## [Work to be completed]
Express the entry text between the lines holding "говорят, что существует" and "Ristorazione Moderna", inclusive, as a JSON list of strings with one string per line and no blank lines. Leave the pictures out.

## [Record set]
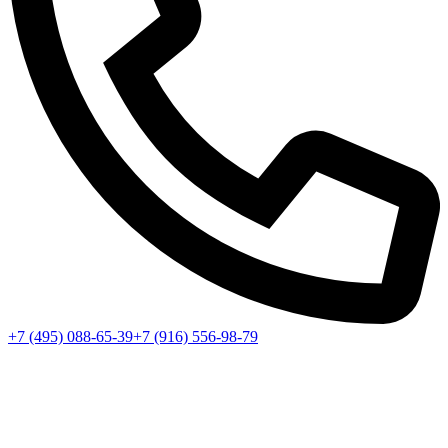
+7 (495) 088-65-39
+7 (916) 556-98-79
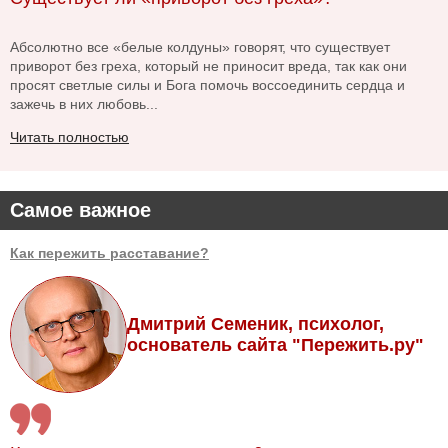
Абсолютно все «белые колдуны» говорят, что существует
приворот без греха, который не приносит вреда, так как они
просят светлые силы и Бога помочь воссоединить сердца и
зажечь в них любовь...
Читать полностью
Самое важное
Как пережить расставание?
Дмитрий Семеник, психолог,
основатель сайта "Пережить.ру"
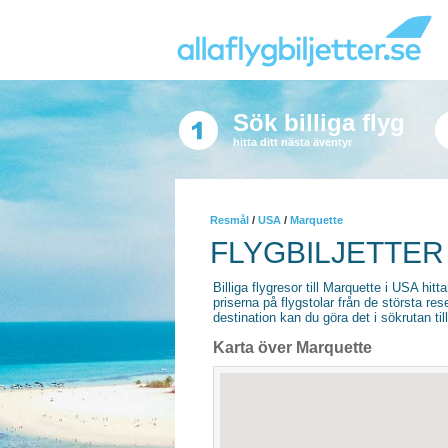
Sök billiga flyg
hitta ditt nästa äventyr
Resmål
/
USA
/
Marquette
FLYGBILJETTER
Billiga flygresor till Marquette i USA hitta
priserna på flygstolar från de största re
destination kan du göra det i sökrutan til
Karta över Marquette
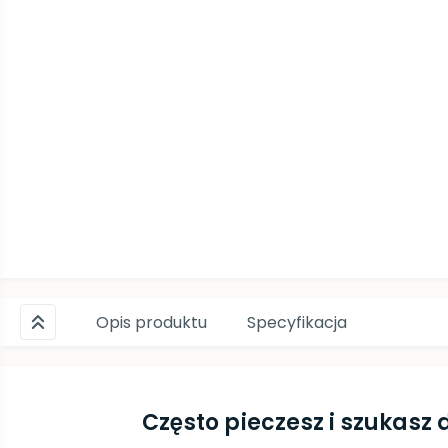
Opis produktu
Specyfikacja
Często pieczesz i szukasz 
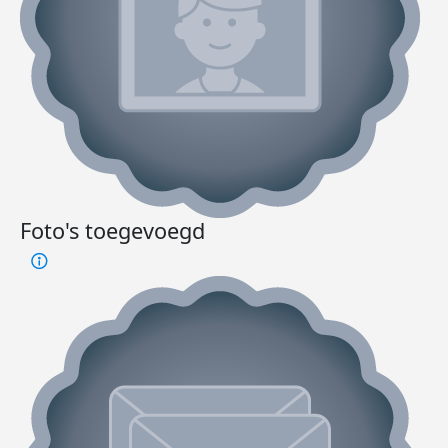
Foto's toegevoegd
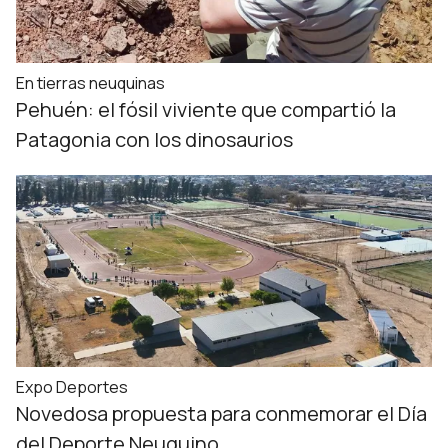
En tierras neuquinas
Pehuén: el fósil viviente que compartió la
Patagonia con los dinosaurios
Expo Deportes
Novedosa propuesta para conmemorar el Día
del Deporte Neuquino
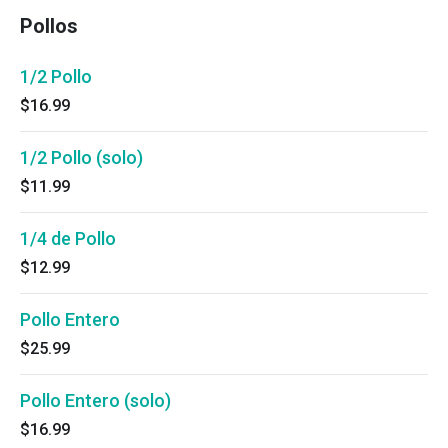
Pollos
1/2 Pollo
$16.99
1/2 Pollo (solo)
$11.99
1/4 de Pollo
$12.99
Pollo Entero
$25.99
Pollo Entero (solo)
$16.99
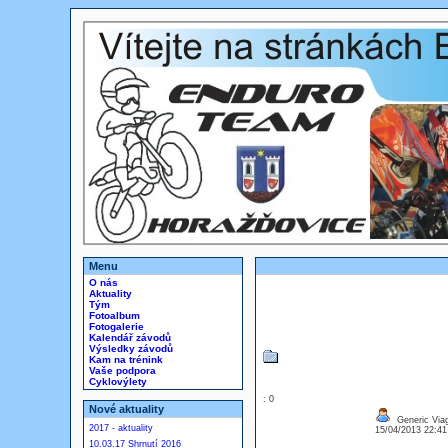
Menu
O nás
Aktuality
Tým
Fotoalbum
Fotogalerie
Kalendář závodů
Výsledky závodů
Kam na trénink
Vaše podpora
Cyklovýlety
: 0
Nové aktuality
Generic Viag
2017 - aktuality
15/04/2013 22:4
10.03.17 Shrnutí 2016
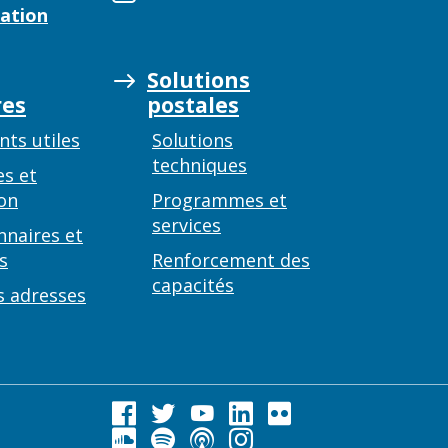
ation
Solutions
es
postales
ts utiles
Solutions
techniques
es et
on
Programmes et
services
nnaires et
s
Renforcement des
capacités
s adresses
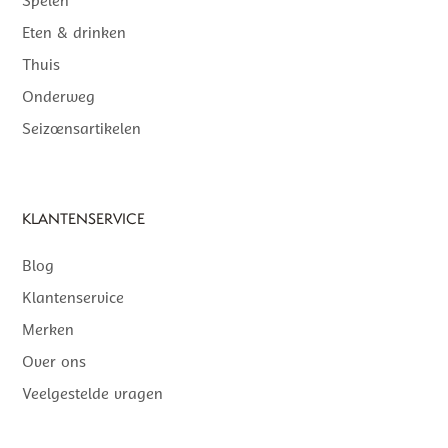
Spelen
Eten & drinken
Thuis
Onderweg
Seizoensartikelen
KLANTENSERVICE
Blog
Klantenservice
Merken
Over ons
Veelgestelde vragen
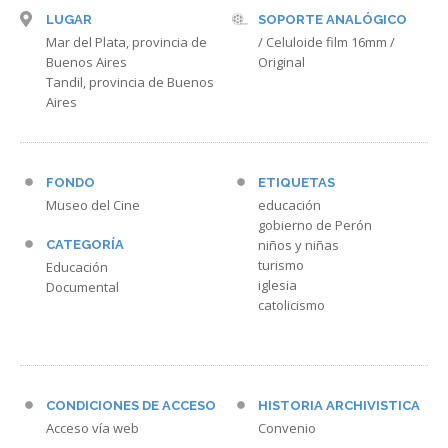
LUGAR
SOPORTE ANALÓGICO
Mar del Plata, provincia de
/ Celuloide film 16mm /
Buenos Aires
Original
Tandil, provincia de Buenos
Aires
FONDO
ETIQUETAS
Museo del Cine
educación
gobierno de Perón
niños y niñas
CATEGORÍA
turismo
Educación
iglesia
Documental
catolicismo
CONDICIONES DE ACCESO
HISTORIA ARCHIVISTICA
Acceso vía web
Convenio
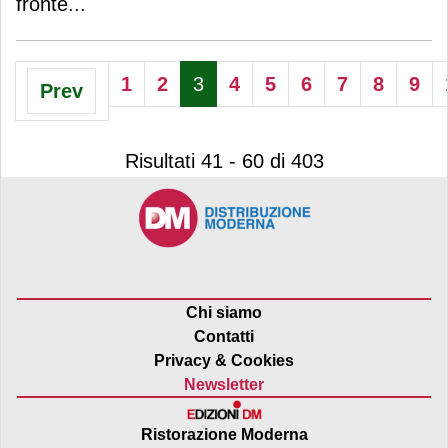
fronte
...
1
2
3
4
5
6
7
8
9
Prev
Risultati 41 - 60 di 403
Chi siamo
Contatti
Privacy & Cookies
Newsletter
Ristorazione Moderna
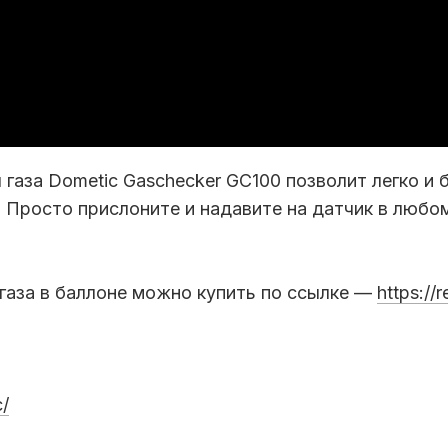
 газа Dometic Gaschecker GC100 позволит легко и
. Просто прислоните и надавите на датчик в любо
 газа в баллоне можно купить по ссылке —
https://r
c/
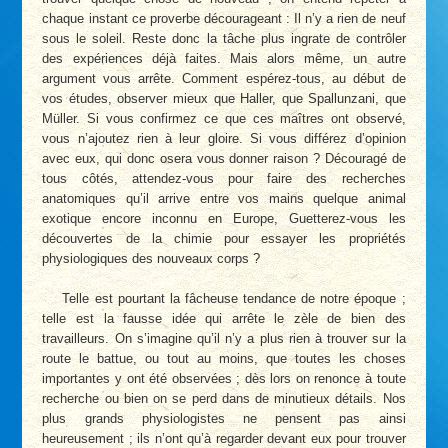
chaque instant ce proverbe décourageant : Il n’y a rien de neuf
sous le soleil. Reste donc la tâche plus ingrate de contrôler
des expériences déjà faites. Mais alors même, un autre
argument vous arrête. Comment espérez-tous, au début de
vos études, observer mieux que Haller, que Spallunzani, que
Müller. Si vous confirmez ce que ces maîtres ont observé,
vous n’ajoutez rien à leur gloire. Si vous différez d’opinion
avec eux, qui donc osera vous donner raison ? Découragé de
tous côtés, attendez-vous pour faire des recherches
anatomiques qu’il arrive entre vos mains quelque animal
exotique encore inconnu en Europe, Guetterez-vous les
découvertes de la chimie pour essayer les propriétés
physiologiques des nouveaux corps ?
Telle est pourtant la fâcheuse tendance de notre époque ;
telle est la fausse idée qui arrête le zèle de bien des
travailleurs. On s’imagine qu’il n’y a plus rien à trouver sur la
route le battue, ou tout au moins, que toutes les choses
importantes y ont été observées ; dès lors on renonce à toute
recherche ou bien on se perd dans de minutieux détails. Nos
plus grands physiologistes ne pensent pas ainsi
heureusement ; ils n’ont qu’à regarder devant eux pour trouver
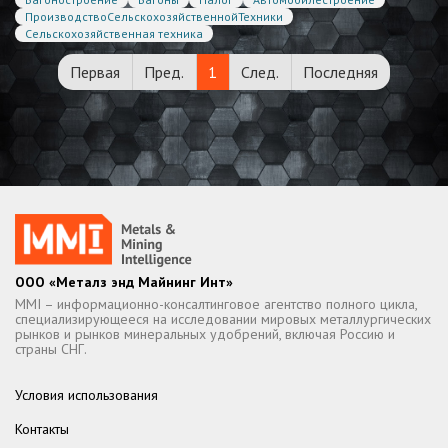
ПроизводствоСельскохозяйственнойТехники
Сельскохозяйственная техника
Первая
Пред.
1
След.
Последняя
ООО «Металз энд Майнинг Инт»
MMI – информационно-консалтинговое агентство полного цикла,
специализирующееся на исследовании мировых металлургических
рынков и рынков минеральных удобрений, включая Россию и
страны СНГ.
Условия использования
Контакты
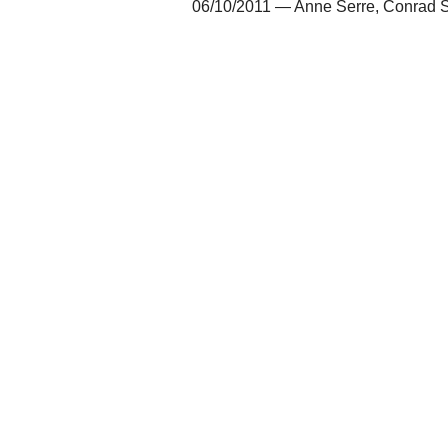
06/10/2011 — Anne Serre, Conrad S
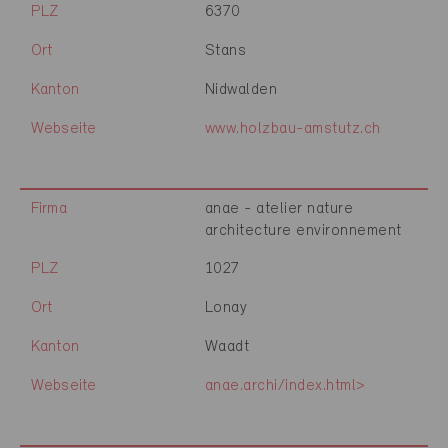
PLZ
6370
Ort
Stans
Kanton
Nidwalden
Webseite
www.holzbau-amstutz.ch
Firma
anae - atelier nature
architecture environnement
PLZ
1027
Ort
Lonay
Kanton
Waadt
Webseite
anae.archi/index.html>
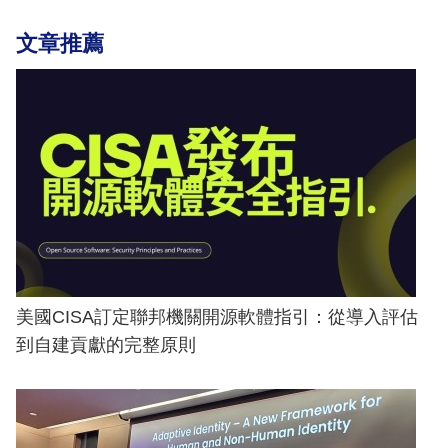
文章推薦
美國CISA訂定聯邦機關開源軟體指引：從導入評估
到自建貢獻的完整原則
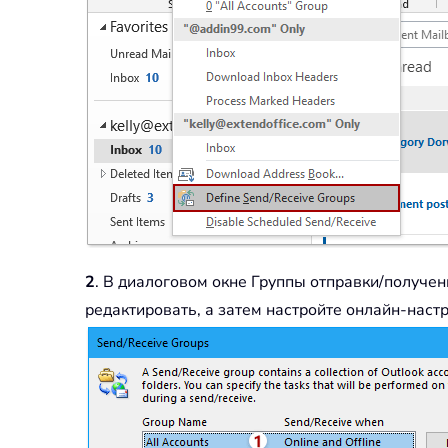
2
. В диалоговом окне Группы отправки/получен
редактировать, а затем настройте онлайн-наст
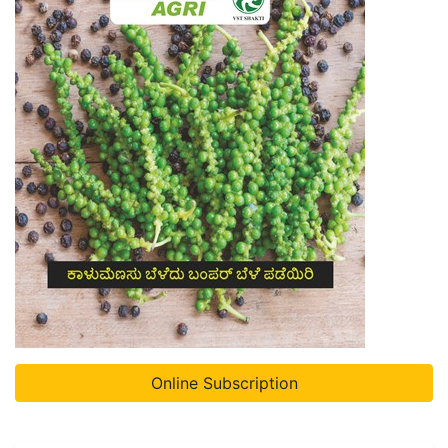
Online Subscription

## [Result of the task]
[
  "Абсолютно все «белые колдуны» говорят, что существует",
  "приворот без греха, который не приносит вреда, так как они",
  "просят светлые силы и Бога помочь воссоединить сердца и",
  "зажечь в них любовь...",
  "Читать полностью",
  "Самое важное",
  "Как пережить расставание?",
  "Дмитрий Семеник, психолог,",
  "основатель сайта \"Пережить.ру\"",
  "Sök billiga flyg",
  "hitta ditt nästa äventyr",
  "Resmål",
  "/",
  "USA",
  "/",
  "Marquette",
  "FLYGBILJETTER",
  "Billiga flygresor till Marquette i USA hitta",
  "priserna på flygstolar från de största re",
  "destination kan du göra det i sökrutan til",
  "Karta över Marquette",
  "Opis produktu",
  "Specyfikacja",
  "Często pieczesz i szukasz ",
  "Foto's toegevoegd",
  "En tierras neuquinas",
  "Pehuén: el fósil viviente que compartió la",
  "Patagonia con los dinosaurios",
  "Expo Deportes",
  "Novedosa propuesta para conmemorar el Día",
  "del Deporte Neuquino",
  "Pollos",
  "1/2 Pollo",
  "$16.99",
  "1/2 Pollo (solo)",
  "$11.99",
  "1/4 de Pollo",
  "$12.99",
  "Pollo Entero",
  "$25.99",
  "Pollo Entero (solo)",
  "$16.99",
  "Menu",
  "O nás",
  "Aktuality",
  "Tým",
  "Fotoalbum",
  "Fotogalerie",
  "Kalendář závodů",
  "Výsledky závodů",
  "Kam na trénink",
  "Vaše podpora",
  "Cyklovýlety",
  ": 0",
  "Nové aktuality",
  "Generic Viag",
  "2017 - aktuality",
  "15/04/2013 22:4",
  "10.03.17 Shrnutí 2016",
  "ation",
  "Solutions",
  "es",
  "postales",
  "ts utiles",
  "Solutions",
  "techniques",
  "es et",
  "on",
  "Programmes et",
  "services",
  "nnaires et",
  "s",
  "Renforcement des",
  "capacités",
  "s adresses",
  "Spelen",
  "Eten & drinken",
  "Thuis",
  "Onderweg",
  "Seizoensartikelen",
  "KLANTENSERVICE",
  "Blog",
  "Klantenservice",
  "Merken",
  "Over ons",
  "Veelgestelde vragen",
  "LUGAR",
  "SOPORTE ANALÓGICO",
  "Mar del Plata, provincia de",
  "/ Celuloide film 16mm /",
  "Buenos Aires",
  "Original",
  "Tandil, provincia de Buenos",
  "Aires",
  "FONDO",
  "ETIQUETAS",
  "Museo del Cine",
  "educación",
  "gobierno de Perón",
  "niños y niñas",
  "CATEGORÍA",
  "turismo",
  "Educación",
  "iglesia",
  "Documental",
  "catolicismo",
  "CONDICIONES DE ACCESO",
  "HISTORIA ARCHIVISTICA",
  "Acceso vía web",
  "Convenio",
  "fronte",
  "...",
  "1",
  "2",
  "3",
  "4",
  "5",
  "6",
  "7",
  "8",
  "9",
  "Prev",
  "Risultati 41 - 60 di 403",
  "Chi siamo",
  "Contatti",
  "Privacy & Cookies",
  "Newsletter",
  "Ristorazione Moderna"
]